[Assigned task]: Below are records to be repeated exactly. Leave their pictures behind.

(Edit tracking data)
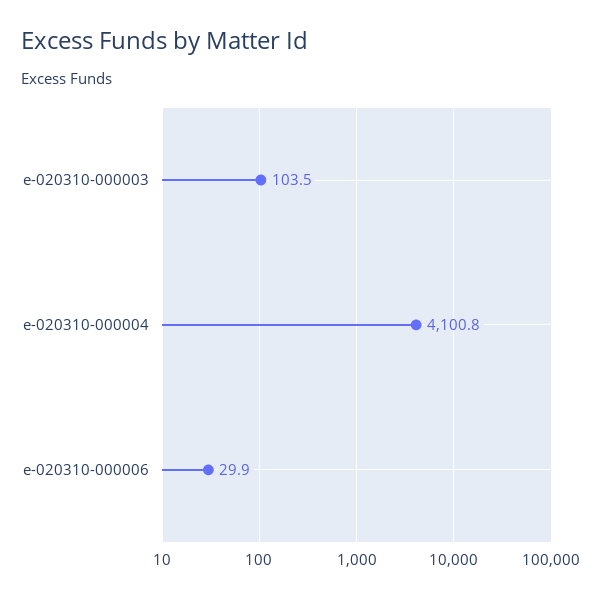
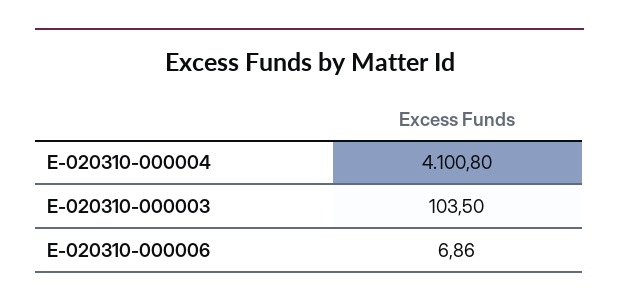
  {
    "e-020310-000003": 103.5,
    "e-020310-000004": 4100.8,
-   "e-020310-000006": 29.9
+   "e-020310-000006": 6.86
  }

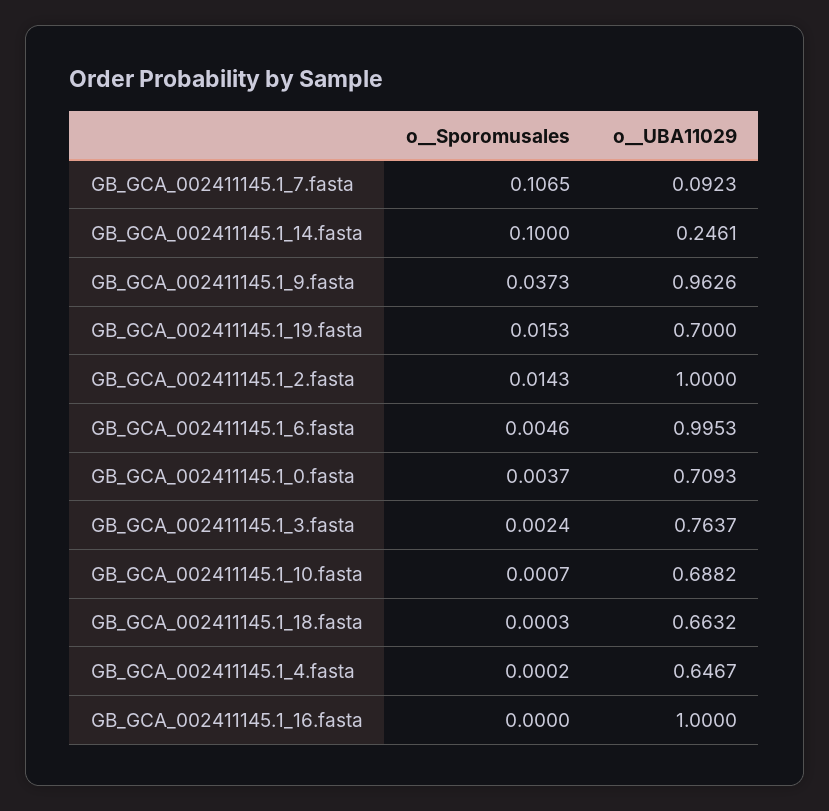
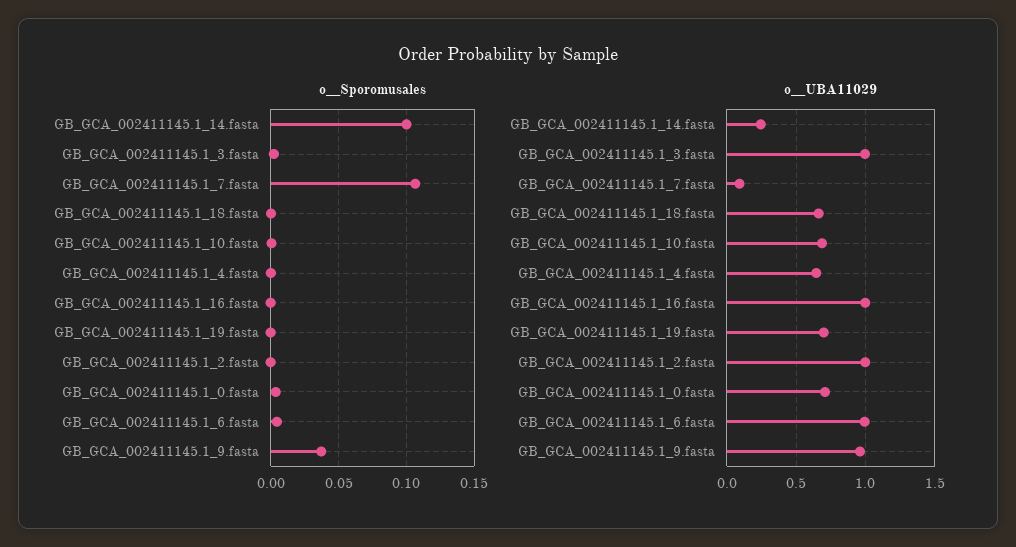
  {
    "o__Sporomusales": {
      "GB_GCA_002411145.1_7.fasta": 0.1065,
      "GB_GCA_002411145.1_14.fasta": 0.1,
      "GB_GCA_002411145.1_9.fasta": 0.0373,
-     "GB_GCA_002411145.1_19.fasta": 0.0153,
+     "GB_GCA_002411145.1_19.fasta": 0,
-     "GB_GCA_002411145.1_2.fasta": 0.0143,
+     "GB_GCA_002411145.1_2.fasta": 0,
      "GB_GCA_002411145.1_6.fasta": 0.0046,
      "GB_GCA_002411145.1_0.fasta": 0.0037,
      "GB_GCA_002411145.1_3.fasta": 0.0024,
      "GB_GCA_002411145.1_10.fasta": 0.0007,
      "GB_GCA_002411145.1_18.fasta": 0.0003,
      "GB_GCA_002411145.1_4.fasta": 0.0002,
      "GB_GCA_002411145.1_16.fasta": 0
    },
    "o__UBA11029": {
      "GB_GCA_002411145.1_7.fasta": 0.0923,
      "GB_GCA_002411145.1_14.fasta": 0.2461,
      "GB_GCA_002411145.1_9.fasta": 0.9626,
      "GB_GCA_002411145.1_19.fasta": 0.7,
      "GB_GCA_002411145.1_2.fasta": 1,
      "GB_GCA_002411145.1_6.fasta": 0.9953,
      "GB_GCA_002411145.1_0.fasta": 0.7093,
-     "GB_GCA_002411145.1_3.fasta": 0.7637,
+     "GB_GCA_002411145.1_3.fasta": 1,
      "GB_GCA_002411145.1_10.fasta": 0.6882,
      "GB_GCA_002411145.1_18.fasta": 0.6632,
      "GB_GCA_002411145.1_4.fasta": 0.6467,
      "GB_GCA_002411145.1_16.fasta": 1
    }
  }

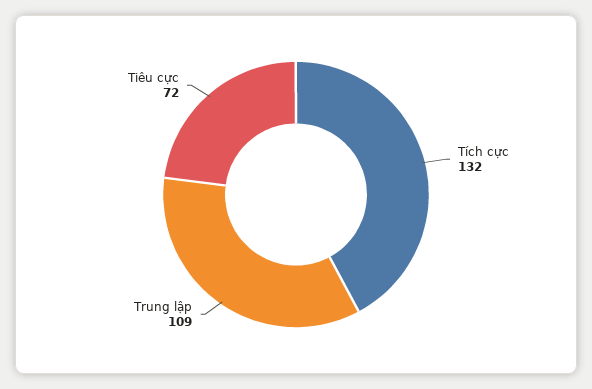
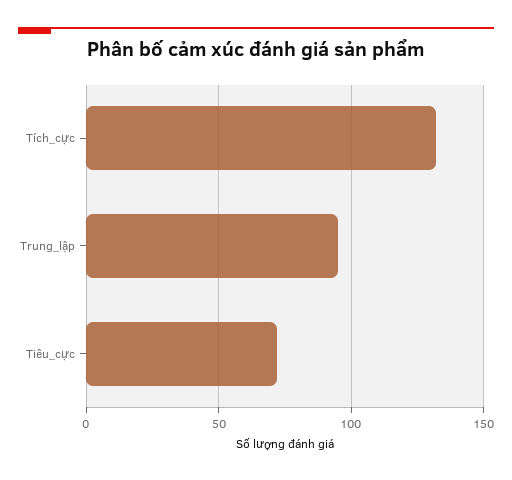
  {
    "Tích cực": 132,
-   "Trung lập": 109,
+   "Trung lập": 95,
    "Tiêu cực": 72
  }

[Result for this exercise]:
  {
    "e-020310-000003": 103.5,
    "e-020310-000004": 4100.8,
-   "e-020310-000006": 29.9
+   "e-020310-000006": 6.86
  }

  {
    "o__Sporomusales": {
      "GB_GCA_002411145.1_7.fasta": 0.1065,
      "GB_GCA_002411145.1_14.fasta": 0.1,
      "GB_GCA_002411145.1_9.fasta": 0.0373,
-     "GB_GCA_002411145.1_19.fasta": 0.0153,
+     "GB_GCA_002411145.1_19.fasta": 0,
-     "GB_GCA_002411145.1_2.fasta": 0.0143,
+     "GB_GCA_002411145.1_2.fasta": 0,
      "GB_GCA_002411145.1_6.fasta": 0.0046,
      "GB_GCA_002411145.1_0.fasta": 0.0037,
      "GB_GCA_002411145.1_3.fasta": 0.0024,
      "GB_GCA_002411145.1_10.fasta": 0.0007,
      "GB_GCA_002411145.1_18.fasta": 0.0003,
      "GB_GCA_002411145.1_4.fasta": 0.0002,
      "GB_GCA_002411145.1_16.fasta": 0
    },
    "o__UBA11029": {
      "GB_GCA_002411145.1_7.fasta": 0.0923,
      "GB_GCA_002411145.1_14.fasta": 0.2461,
      "GB_GCA_002411145.1_9.fasta": 0.9626,
      "GB_GCA_002411145.1_19.fasta": 0.7,
      "GB_GCA_002411145.1_2.fasta": 1,
      "GB_GCA_002411145.1_6.fasta": 0.9953,
      "GB_GCA_002411145.1_0.fasta": 0.7093,
-     "GB_GCA_002411145.1_3.fasta": 0.7637,
+     "GB_GCA_002411145.1_3.fasta": 1,
      "GB_GCA_002411145.1_10.fasta": 0.6882,
      "GB_GCA_002411145.1_18.fasta": 0.6632,
      "GB_GCA_002411145.1_4.fasta": 0.6467,
      "GB_GCA_002411145.1_16.fasta": 1
    }
  }

  {
    "Tích cực": 132,
-   "Trung lập": 109,
+   "Trung lập": 95,
    "Tiêu cực": 72
  }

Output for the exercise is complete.